Dr. Phillips lectures and researches several topics, most notably Healthcare Workplace Violence, Disaster and Counterterrorism Medicine and Tactical (SWAT) Medicine. His most recent paper, Workplace Violence Against Healthcare Workers in the United States, was published in April 2016 in the New England Journal of Medicine. He is a 2014 graduate of the Harvard Disaster Medicine and Emergency Management Fellowship  and was the first Director of Counterterrorism Medicine as faculty in that Fellowship. He functioned as a Tactical Physician for the MA State Police SWAT Team for three years. In 2017 he was selected as a Fellow in the Emerging Leaders in Biosecurity Initiative at the Center for Health Security in the Johns Hopkins School of Public Health.

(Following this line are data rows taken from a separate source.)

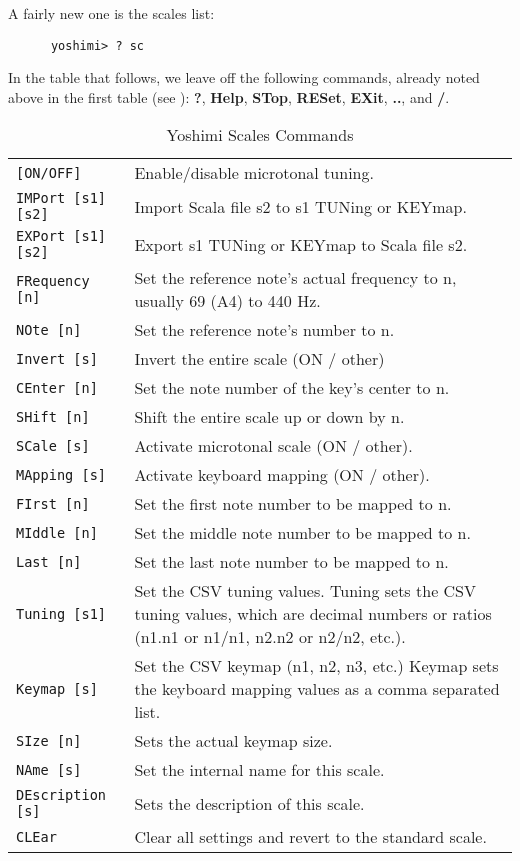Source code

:    A fairly new one is the scales list:

   \begin{verbatim}
      yoshimi> ? sc
   \end{verbatim}

   In the table that follows, we leave off the following commands, already noted
   above in the first table
   (see ):
   \textbf{?}, \textbf{Help}, \textbf{STop}, \textbf{RESet},
   \textbf{EXit}, \textbf{..}, and \textbf{/}.

\begin{center}
\begin{longtable}{p{4cm} p{10cm}}
\caption[Yoshimi Scales Commands]{Yoshimi Scales Commands} \\

\texttt{[ON/OFF]} & Enable/disable microtonal tuning. \\
\texttt{IMPort [s1] [s2]} &
   Import Scala file s2 to s1 TUNing or KEYmap.  \\
\texttt{EXPort [s1] [s2]} &
   Export s1 TUNing or KEYmap to Scala file s2. \\

\texttt{FRequency [n]} &
   Set the reference note's actual frequency to n, usually 69 (A4) to 440 Hz. \\
\texttt{NOte [n]} &
   Set the reference note's number to n. \\
\texttt{Invert [s]} &
   Invert the entire scale (ON / other) \\
\texttt{CEnter [n]} &
   Set the note number of the key's center to n. \\
\texttt{SHift [n]} &
   Shift the entire scale up or down by n. \\
\texttt{SCale [s]} &
   Activate microtonal scale (ON / other). \\
\texttt{MApping [s]} &
   Activate keyboard mapping (ON / other). \\
\texttt{FIrst [n]} &
   Set the first note number to be mapped to n. \\
\texttt{MIddle [n]} &
   Set the middle note number to be mapped to n. \\
\texttt{Last [n]} &
   Set the last note number to be mapped to n. \\
\texttt{Tuning [s1]} &
   Set the CSV tuning values.
   Tuning sets the CSV tuning values, which are decimal numbers or ratios
   (n1.n1 or n1/n1, n2.n2 or n2/n2, etc.).\\
\texttt{Keymap [s]} &
   Set the CSV keymap (n1, n2, n3, etc.)
   Keymap sets the keyboard mapping values as a comma separated list. \\
\texttt{SIze [n]} &
   Sets the actual keymap size. \\
\texttt{NAme [s]} &
   Set the internal name for this scale. \\
\texttt{DEscription [s]} &
   Sets the description of this scale. \\
\texttt{CLEar} &
   Clear all settings and revert to the standard scale. \\
\end{longtable}
\end{center}


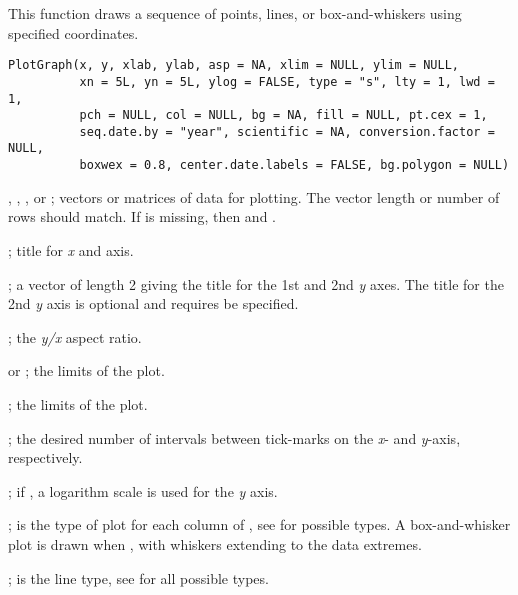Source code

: \documentclass[letterpaper]{book}
\begin{document}
%
\begin{Description}\relax
This function draws a sequence of points, lines, or box-and-whiskers using specified coordinates.
\end{Description}
%
\begin{Usage}
\begin{verbatim}
PlotGraph(x, y, xlab, ylab, asp = NA, xlim = NULL, ylim = NULL,
          xn = 5L, yn = 5L, ylog = FALSE, type = "s", lty = 1, lwd = 1,
          pch = NULL, col = NULL, bg = NA, fill = NULL, pt.cex = 1,
          seq.date.by = "year", scientific = NA, conversion.factor = NULL,
          boxwex = 0.8, center.date.labels = FALSE, bg.polygon = NULL)
\end{verbatim}
\end{Usage}
%
\begin{Arguments}
\begin{ldescription}
\item[\code{x, y}] , , , or ; vectors or matrices of data for plotting.
The vector length or number of rows should match.
If  is missing, then  and .
\item[\code{xlab}] ; title for \emph{x} and axis.
\item[\code{ylab}] ; a vector of length 2 giving the title for the 1st and 2nd \emph{y} axes.
The title for the 2nd \emph{y} axis is optional and requires  be specified.
\item[\code{asp}] ; the \emph{y/x} aspect ratio.
\item[\code{xlim}]  or ; the  limits  of the plot.
\item[\code{ylim}] ; the  limits  of the plot.
\item[\code{xn, yn}] ; the desired number of intervals between tick-marks on the \emph{x}- and \emph{y}-axis, respectively.
\item[\code{ylog}] ; if , a logarithm scale is used for the \emph{y} axis.
\item[\code{type}] ; is the type of plot for each column of , see  for possible types.
A box-and-whisker plot is drawn when , with whiskers extending to the data extremes.
\item[\code{lty}] ; is the line type, see  for all possible types.

\end{ldescription}
\end{Arguments}
\end{document}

Dr. Phillips was trained in Plastic and Reconstructive Surgery at the University of Michigan followed by an Emergency Medicine residency in Chicago where he served as chief resident and was awarded as the Outstanding Resident Researcher. He graduated as a Top Ten Senior from Oklahoma State University with a dual bachelor’s degree in microbiology and molecular genetics before matriculating to the University of Oklahoma College of Medicine.

Dr. Phillips’ interests include disaster medicine, tactical medicine and the role of medicine in counterterrorism. He has recently authored textbook chapters on Active Shooter Response, Improvised Explosive Devices, Structure Fires and medical treatment of hostages.